Die Nachhaltigkeit als ein Dauerthema ist geblieben und wird auch so schnell nicht wieder aus den Anforderungskatalogen an die Logistik verschwinden. Es wird aber immer schwieriger sich damit von der Konkurrenz abzuheben, denn es wird schlicht und einfach vorausgesetzt, ob es nun manchmal ein «Scheingefecht» ist oder nicht. Die Anschaffung eines E-LKW ist zwar immer noch spannend, wirft aber niemanden mehr aus der Bahn. Solarzellen auf Dächern von Logistikanlagen (neue und bestehende) sind ebenfalls die Norm. Die Branche hat ihre Aufgaben gelöst, was den Ersatz von fossilen Brennstoffen anbelangt, ist man auf Dritte angewiesen.

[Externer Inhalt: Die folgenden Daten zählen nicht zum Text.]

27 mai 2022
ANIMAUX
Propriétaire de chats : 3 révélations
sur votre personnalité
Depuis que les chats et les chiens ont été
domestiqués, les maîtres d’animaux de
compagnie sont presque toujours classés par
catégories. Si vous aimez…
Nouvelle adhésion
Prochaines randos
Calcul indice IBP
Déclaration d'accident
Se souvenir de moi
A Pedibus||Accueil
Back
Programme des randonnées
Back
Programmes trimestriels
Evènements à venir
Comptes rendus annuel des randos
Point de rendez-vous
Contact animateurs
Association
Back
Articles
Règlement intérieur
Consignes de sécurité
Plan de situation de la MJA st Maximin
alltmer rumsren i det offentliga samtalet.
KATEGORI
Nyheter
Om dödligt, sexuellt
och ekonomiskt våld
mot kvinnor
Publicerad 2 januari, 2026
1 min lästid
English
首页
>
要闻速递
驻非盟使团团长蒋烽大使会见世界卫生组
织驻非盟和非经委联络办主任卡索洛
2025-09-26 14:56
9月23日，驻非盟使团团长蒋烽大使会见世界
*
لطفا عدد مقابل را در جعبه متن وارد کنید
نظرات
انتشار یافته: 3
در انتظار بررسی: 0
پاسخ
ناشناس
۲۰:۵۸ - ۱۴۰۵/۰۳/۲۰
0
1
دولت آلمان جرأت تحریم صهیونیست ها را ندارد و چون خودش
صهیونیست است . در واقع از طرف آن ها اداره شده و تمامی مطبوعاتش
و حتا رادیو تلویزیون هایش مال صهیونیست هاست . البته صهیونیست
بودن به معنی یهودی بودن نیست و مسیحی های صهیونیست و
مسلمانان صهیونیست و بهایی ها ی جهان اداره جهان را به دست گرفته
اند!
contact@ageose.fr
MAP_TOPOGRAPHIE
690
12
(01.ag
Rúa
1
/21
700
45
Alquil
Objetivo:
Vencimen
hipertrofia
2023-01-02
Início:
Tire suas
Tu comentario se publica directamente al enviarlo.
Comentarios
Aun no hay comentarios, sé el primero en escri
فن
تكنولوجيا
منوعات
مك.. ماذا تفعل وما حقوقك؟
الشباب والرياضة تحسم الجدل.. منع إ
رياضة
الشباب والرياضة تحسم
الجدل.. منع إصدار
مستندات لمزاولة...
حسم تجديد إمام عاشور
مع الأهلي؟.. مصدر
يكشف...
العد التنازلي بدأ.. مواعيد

Die Deutsche Bahn blieb auch im 2023 in den Schlagzeilen. Die Zahlen stimmen nicht und jetzt gegen Ende des Jahres wurde auch bekannt, dass ein Gewinneinbruch bei der Tochter DB Schenker, das schon negative Resultat noch schlechter ausfallen lässt. An der, Ende September bekanntgegebenen, Verkaufsabsicht von DB Schenker soll nicht gerüttelt werden. Gerade dieser Tage erschüttert die Meldung, dass sich der Vorstand der Deutschen Bahn für 2022 Boni in Höhe von
5 Millionen Euro genehmigt. Ein Unding zur Unzeit. Da darf man sich zurecht fragen, wer so etwas absegnet?

Der Fachkräftemangel, vor allem im Bereich von Fahrpersonal, wird immer noch als grosses Problem bezeichnet, obwohl es gegen Ende des Jahres wieder Menschen gibt, die auch in der Logistikbranche nicht sofort wieder einen Job finden.

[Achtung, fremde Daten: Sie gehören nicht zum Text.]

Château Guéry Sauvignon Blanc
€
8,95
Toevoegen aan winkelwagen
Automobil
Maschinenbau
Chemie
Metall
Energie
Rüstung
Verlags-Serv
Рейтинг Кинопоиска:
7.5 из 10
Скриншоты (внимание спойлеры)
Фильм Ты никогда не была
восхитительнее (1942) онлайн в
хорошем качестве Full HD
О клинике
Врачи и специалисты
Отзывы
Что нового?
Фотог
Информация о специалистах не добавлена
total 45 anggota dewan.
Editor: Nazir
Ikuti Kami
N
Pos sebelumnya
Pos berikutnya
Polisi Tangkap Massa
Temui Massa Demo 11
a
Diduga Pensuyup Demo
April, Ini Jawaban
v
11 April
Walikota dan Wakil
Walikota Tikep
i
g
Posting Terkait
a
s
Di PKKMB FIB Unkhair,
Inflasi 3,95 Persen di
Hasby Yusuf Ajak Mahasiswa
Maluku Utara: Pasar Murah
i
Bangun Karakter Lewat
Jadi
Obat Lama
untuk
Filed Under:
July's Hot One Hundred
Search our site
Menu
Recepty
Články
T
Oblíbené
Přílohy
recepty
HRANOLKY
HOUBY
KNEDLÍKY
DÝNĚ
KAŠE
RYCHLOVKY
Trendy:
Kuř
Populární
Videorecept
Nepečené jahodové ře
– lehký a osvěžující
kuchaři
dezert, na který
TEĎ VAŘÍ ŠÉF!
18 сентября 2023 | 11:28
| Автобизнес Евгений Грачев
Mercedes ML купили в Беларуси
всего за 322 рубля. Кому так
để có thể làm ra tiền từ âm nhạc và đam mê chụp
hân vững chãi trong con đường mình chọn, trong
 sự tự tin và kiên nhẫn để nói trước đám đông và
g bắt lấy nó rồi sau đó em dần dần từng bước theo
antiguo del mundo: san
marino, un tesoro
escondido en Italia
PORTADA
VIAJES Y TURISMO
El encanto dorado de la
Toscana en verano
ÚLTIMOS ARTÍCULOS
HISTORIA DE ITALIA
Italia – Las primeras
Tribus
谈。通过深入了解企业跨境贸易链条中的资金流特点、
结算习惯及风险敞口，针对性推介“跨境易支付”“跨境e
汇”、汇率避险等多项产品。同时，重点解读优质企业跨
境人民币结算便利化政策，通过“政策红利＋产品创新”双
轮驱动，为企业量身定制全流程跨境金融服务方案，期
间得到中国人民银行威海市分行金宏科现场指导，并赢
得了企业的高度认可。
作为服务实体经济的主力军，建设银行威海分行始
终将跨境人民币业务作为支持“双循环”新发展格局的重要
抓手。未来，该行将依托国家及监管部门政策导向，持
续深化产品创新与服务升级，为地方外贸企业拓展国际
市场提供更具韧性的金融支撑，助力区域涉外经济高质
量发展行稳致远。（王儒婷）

Die Automatisierung, die Künstliche Intelligenz und auch die Robotik nehmen in der Branche immer mehr Fahrt auf. Vorreiter ist die Intralogistik, wo das Tempo rasant vorwärts geht. Viele innovative Unternehmen sind entstanden und auch die etablierten Marktführer bleiben nicht stehen, so dass die Dynamik enorm ist. In den anderen Bereichen sind es vor allem Buchungsplattformen, welche die Digitalisierung vorantreiben. Das eigentliche Kerngeschäft, der Transport von A nach B, lässt sich noch nicht so einfach automatisieren. Das Autonome Fahren hinkt da noch hinterher. Aber die Dispo-Tools werden immer intelligenter.

Viele sind der Meinung, dass die Logistikbranche mit ihren Margen nicht reich machen kann. Klaus-Michael Kühne von Kühne+Nagel wird da anderer Meinung sein, wurde er doch im April, in der nicht gerade als arm bekannten Schweiz, als reichster Einwohner erkoren. Natürlich verdient er nicht nur mit der reinen Logistik sein Geld.

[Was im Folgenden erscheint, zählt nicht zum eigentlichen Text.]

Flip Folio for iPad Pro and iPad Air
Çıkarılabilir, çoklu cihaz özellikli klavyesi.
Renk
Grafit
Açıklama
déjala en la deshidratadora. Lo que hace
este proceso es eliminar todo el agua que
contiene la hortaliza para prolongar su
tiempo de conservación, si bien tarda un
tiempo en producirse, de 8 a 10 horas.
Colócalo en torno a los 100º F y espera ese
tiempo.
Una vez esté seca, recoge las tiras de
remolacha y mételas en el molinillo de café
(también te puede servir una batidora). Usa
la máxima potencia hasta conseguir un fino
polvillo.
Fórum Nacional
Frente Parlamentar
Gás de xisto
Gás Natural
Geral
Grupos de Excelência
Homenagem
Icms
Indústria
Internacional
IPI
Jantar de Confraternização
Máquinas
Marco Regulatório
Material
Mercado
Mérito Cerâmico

Die transportlogistic, die «Mutter aller Logistikmessen», konnte dieses Jahr, nach einer vierjährigen Pause wieder stattfinden und hat an ihrer Beliebtheit nichts eingebüsst. Die vier Messetage in München waren voll Inspiration und Networking, als hätte Corona nie stattgefunden.

Intralogistik

Die Automatisierung in der Intralogistik ist nicht etwa eine Erscheinung durch die Einführung des Onlinehandels, der durch Corona noch pulverisiert wurde. Nein, die ersten automatisierten internen Transporte (Führerlose Transport Systeme FTS) in der Intralogistik feierten das 70jährige Bestehen und gehen zurück auf 1953, entwickelt durch Barrett Vehicle Systems. Zum ersten Mal angewandt natürlich in den USA.

Nichtsdestotrotz gehen die Entwicklungen in einem rasanten Tempo voran. Einlagerung, Lagerung und Kommissionierung wird immer digitaler und intelligenter. Mehr Durchsatz auf kleineren Flächen ist längst kein Wunschdenken mehr. Selbst die Behälter denken immer mehr mit und immer mehr Mehrwegbehälter verlassen auch die Lagerhäuser und werden auch für den Transport eingesetzt.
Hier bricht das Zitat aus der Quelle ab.